Tradition trumps dollars: Australia will never embrace T20 cricket like Tests despite ‘poor cousin’ raking in big bucks


As the international appeal of the T20 format explodes exponentially, it is still considered the “poor cousin” of the sport by many Australian cricket fans. 

With Australia being the birthplace of Test cricket, the value of tradition is the strongest commodity for the sport in this country. 

T20’s history is about 130 years shorter – a format that was developed by English county administrators looking to cash in on the extended summer sunlight hours in their northern part of the world. 

In Australia, it has never been taken seriously. From the first international matches against New Zealand with retro uniforms and nicknames on the playing shirts to the early days of the Big Bash League when NRL star Andrew Johns was parachuted into the NSW team twice as a marketing gimmick.

Over the 19-year history of the BBL, from its state-based origins to franchise switch in 2011, it has constantly been derided as hit-and-giggle cricket and seen as a pale imitation to the IPL as the Indian money-spinner has morphed into a global gargantuan to the point where it is now considered the second-most lucrative sports league in the world after the NFL.

※ ※ ※

- **TASKS TO COMPLETE**
(A) In the article on Australian T20 cricket, who developed the T20 format?
(B) Continue the article on Australian T20 cricket from its last sentence.
The data comes from a separate source and is unrelated to the article on Australian T20 cricket.

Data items
※ ※ ※

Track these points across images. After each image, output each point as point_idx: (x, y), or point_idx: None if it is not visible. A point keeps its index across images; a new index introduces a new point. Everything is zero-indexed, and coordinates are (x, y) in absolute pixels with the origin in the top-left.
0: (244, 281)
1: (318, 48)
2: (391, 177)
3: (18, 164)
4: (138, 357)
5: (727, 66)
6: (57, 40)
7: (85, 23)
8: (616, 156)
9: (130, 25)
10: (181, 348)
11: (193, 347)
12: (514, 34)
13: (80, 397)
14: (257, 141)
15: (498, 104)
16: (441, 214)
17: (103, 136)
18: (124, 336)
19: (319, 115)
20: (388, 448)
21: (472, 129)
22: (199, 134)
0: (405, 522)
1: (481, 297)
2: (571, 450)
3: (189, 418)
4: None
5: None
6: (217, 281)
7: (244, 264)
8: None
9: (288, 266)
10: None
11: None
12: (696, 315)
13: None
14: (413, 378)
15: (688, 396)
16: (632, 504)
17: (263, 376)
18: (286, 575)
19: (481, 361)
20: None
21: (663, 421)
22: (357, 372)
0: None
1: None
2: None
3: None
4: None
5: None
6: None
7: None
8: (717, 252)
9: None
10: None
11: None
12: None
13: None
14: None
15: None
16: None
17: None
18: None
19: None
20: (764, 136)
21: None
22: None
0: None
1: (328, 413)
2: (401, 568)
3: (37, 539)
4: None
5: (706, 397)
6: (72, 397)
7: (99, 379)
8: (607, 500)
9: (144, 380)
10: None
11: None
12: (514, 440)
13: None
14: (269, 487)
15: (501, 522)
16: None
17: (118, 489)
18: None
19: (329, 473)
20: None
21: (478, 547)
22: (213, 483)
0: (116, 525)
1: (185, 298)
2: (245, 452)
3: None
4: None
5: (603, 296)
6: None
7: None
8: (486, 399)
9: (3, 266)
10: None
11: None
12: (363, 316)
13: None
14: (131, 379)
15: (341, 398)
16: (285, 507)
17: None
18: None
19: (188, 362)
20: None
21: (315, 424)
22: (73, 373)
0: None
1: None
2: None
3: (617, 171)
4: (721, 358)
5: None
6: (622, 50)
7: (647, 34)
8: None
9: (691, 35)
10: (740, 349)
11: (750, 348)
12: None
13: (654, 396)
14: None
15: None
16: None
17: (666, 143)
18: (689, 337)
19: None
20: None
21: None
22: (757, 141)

※ ※ ※

- **ANSWERS TO THE PROBLEMS**
(A) English county administrators who wanted to cash in on the extended summer sunlight hours.

(B)
Steve Smith plays a shot at Thiruvananthapuram. (Photo by Pankaj Nangia/Getty Images)

Australia take on the West Indies in a three-match series on home soil over the next week before heading to New Zealand for another trifecta of T20s.

But if you asked many Australian fans if they would prefer a sixth Test on the summer schedule instead of the T20s, the only question would be whether Manuka or Hobart gets the extra red-ball fixture.

Granted, the Windies aren’t the crowd-pullers that they were in their halcyon days or even a decade ago when Chris Gayle was bringing fans through the turnstiles with his power hitting. 

But they are ranked seventh in the world in T20 cricket and with Andre Russell, Jason Holder and Nicholas Pooran making their first appearances Down Under for the summer, they have much more hope of causing an upset in Hobart, Adelaide or Perth than the ODI no-hopers who were swept 3-0 by Australia.

Even when Australia hosted the T20 World Cup at the start of last summer, it was seen as an entree to the main meal rather than what should be a marquee global event. And that was during a relatively lame bilateral international season when the Windies and a regressing South African side struggled to be competitive.

Australian T20 specialists are viewed with a sense of scepticism, that they are wearing the third, or at best second, most important kind of green and gold. 

Someone like Tim David is a big name in India for his IPL exploits but Australian fans seem bemused by his huge reputation when they look at his output.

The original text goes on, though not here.